Chapitre 5
Le lit ! Angélique le regardait presque avec crainte, le premier soir où ils pénétrèrent, son mari et elle, dans l'espèce de trou, au plafond bas, qui serait désormais leur chambre. Le lit paraissait l'emplir tout entier. Il était vaste et solide, en poutres de noyer sombre, écorcé, équarri, avec un aspect royal dans sa rusticité. Couvert de fourrures, c était la couche d'un prince viking.
Une odeur fraîche, aromatique s'exhalait du bois encore à vif. On apercevait en rosé, sur la fibre foncée, le façonnage du tranchant des hachettes.
Devant ce meuble, extrait de la forêt dont il apportait toute la poésie et la saveur, devant ce lit offert, qui parlait de repos bienfaisant et de nuits amoureuses, Angélique se sentit troublée et déconcertée... Et elle le contemplait, se tenant debout à son chevet et se mordant les lèvres. Une nouvelle phase de sa vie s'ouvrait à elle. Celle à laquelle elle avait tant rêvé. Mais au moment de l'aborder, elle reculait, prête à fuir comme une biche farouche. Cette vie qui commençait, c'était celle qu'elle devait passer, jour après jour, nuit après nuit, aux côtés de son époux parce qu'elle était sa femme. Or, en vérité, elle n'avait plus l'habitude. Elle avait été toujours une errante de l'amour. Et même en ces derniers temps, depuis le jour encore récent, trois mois à peine, où, sur le Gouldsboro, il l'avait reconquise, leur existence mouvementée et voyageuse ne leur avait guère permis d'être autre chose que des amants de passage, sous des toits de fortune.
Et même jadis, à Toulouse, s'ils avaient parfois dormi côte à côte, ils n'en avaient pas moins eu leurs appartements séparés, somptueux et vastes, où, suivant l'humeur de chacun, ils pouvaient se retirer ou se recevoir.
Ici, il n'y aurait que ce refuge étroit, cette paillasse de mousse et de lichens, un seul refuge pour tous deux, où leurs corps s'étendraient proches, enlacés dans l'amour et le sommeil, soir après soir, nuit après nuit.
Pour tous deux, c'était nouveau.
Angélique s'apercevait que pour la première fois elle allait commencer à vivre une vraie vie conjugale...
Et sa perplexité se lisait sur ses traits tandis que Peyrac la regardait en souriant du coin de l'œil, en retirant sans hâte son justaucorps, devant le feu. Lui, le pirate des mers et des océans, le grand seigneur des palais orientaux, plus qu'elle encore vagabond choisissant ses plaisirs au hasard de ses caprices et de ses richesses, il avait voulu qu'il en soit ainsi : être seul avec elle en cette seule chambre, dans ce seul lit. Un besoin jaloux de sa présence, de s'assurer de sa capture, de ne plus la laisser en rien s'évader de lui, désormais.

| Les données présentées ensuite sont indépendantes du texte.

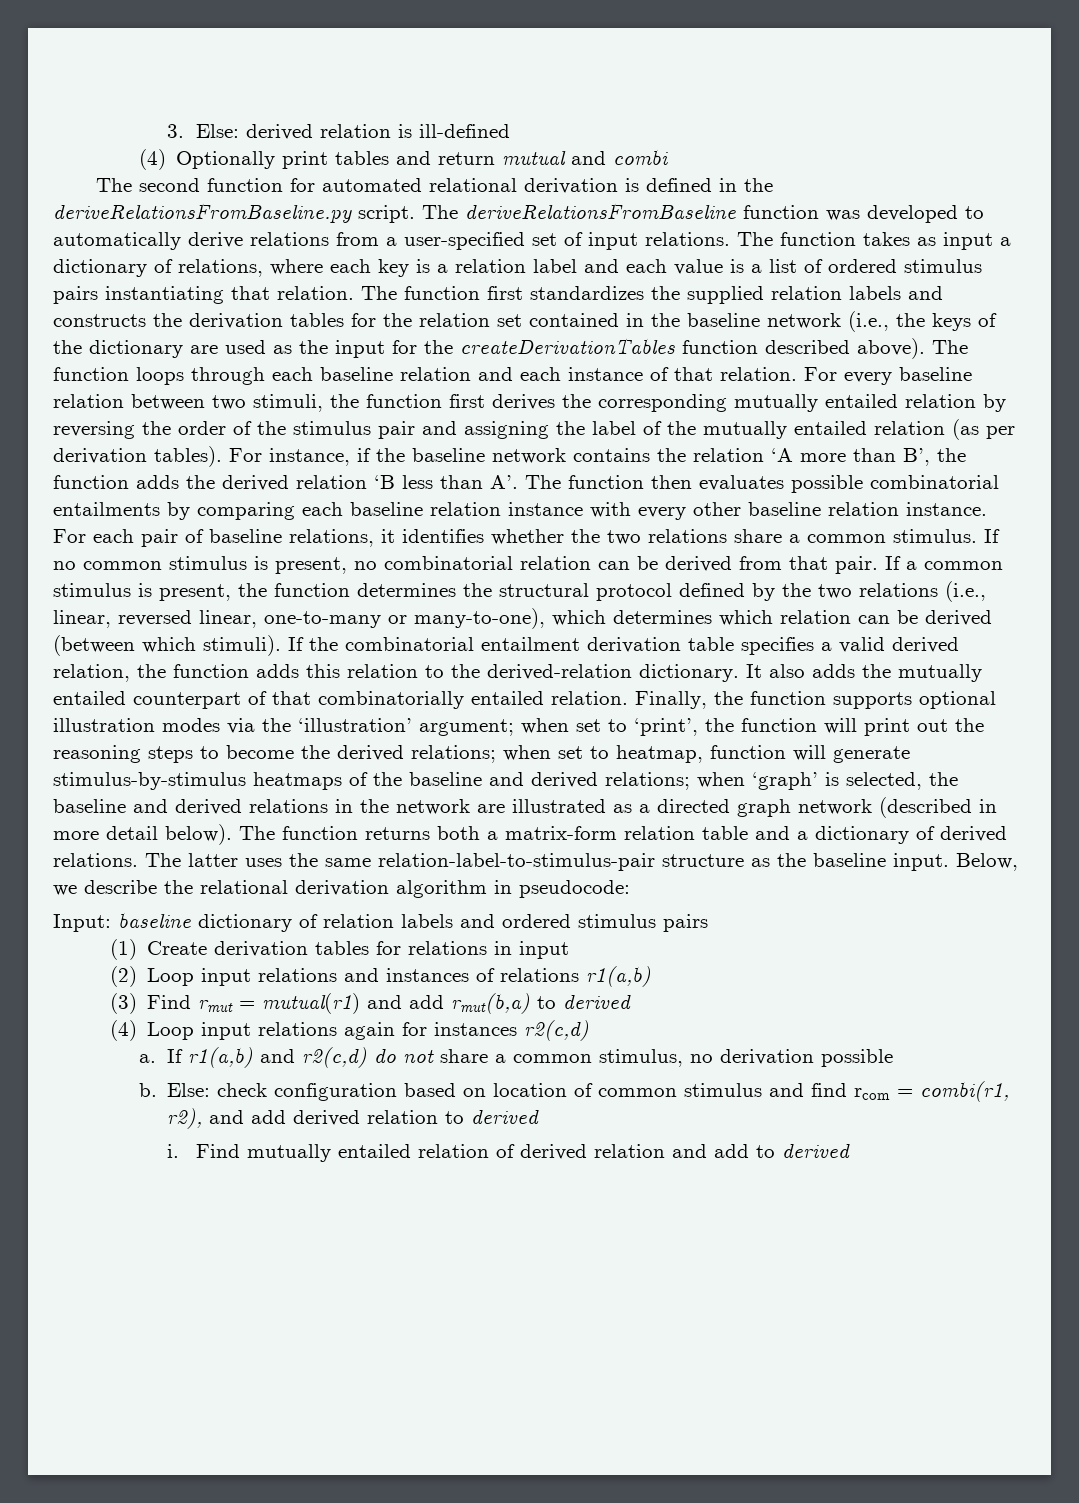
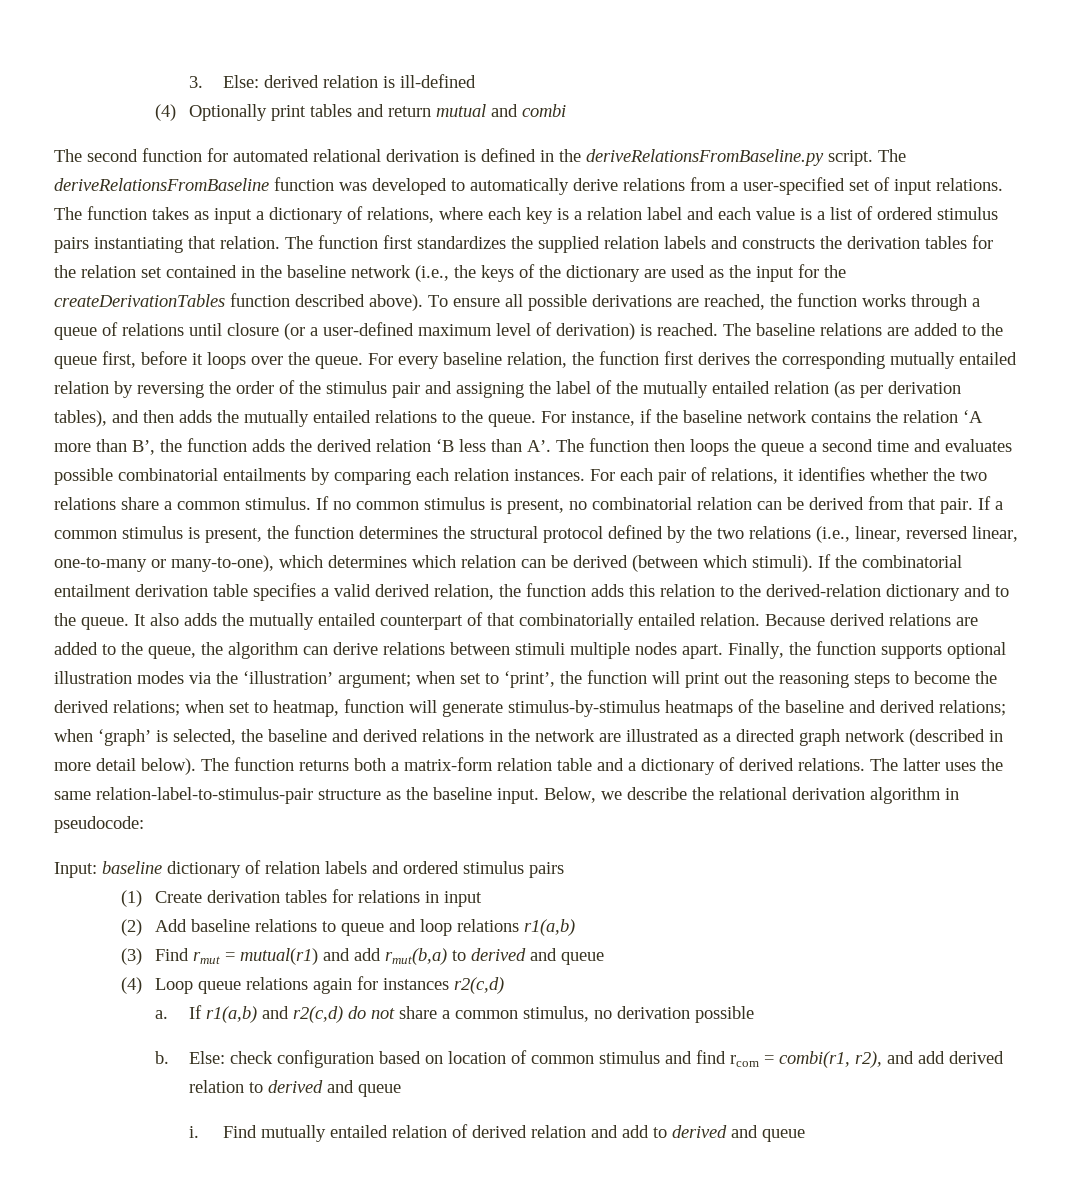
[932,340,968,354] [53,367,972,385] [53,394,323,412] The function loops through each baseline relation and each instance of that relation. For every baseline relation between two stimuli, -> [428,293,980,311] [54,322,1003,340] [54,351,567,369] To ensure all possible derivations are reached, the function works through a queue of relations until closure (or a user-defined maximum level of derivation) is reached. The baseline relations are added to the queue first, before it loops over the queue. For every baseline relation,
[154,446,222,467] tables). -> [54,410,536,427] tables), and then adds the mutually entailed relations to the queue.
(692, 482) none -> [690,439,941,456] loops the queue a second time and
[350,502,987,520] baseline relation instance with every other baseline relation instance. -> [454,468,585,481] relation instances.
[209,529,282,543] baseline -> (707, 474) none
[639,664,739,682] dictionary. -> [886,584,1009,601] [54,613,129,630] dictionary and to the queue.
(628, 698) none -> [765,613,978,626] [54,642,723,659] Because derived relations are added to the queue, the algorithm can derive relations between stimuli multiple nodes apart.
[147,968,496,986] Loop input relations and instances of -> [155,919,453,936] Add baseline relations to queue and loop
(632, 1001) none -> [530,948,605,965] and queue
[201,1022,252,1040] input -> [198,981,242,994] queue
(540, 1116) none -> [326,1080,401,1097] and queue
(850, 1150) none -> [730,1125,805,1142] and queue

Plus qu'Angélique, en homme d'expérience qui s'est beaucoup penché sur la nature humaine et féminine, il était conscient de la fragilité de ce qui les unissait aujourd'hui : un mariage ancien, la pérennité d'un sentiment qui s'était nourri de souvenirs et entre eux ce gouffre de la presque totalité d'une existence vécue loin l'un de l'autre. Le lien le plus sûr qui demeurait du désastre passé n'était-ce pas, à tout prendre, leur attirance charnelle ? Sur ces braises incandescentes, il fallait souffler, et il avait attendu avec impatience ce moment de la sentir toute à lui, aux yeux de tous, et d'afficher, par la cohabitation commune, cette possession et ses droits. S'il voulait la reconquérir, il devait la garder près de lui, dans une étroite dépendance. Mais il devinait quelque peu les sentiments complexes qui agitaient Angélique. Il vint à elle, et lui récita les vers d'Homère.
– ...« Pourquoi cette méfiance, femme ?... Certes les dieux n'ont pas voulu que nous connaissions ensemble les jours de la jeunesse, mais non plus que nous ne vinssions au seuil de la vieillesse... Nous pouvons nous reconnaître encore... Le lit que j'ai bâti de mes mains, crois-tu que je n'en sache pas le secret ? Seuls toi et moi le partageons, nous qui y avons dormi ensemble... »
Ainsi parlait Ulysse retrouvant après un long voyage Pénélope aux bras blancs...
Le comte de Peyrac pencha sur Angélique son grand torse nu et brun. Il l'enlaça avec force et, caressant son front rétif, il lui murmura tout bas des paroles rassurantes comme aux premiers temps de leurs amours.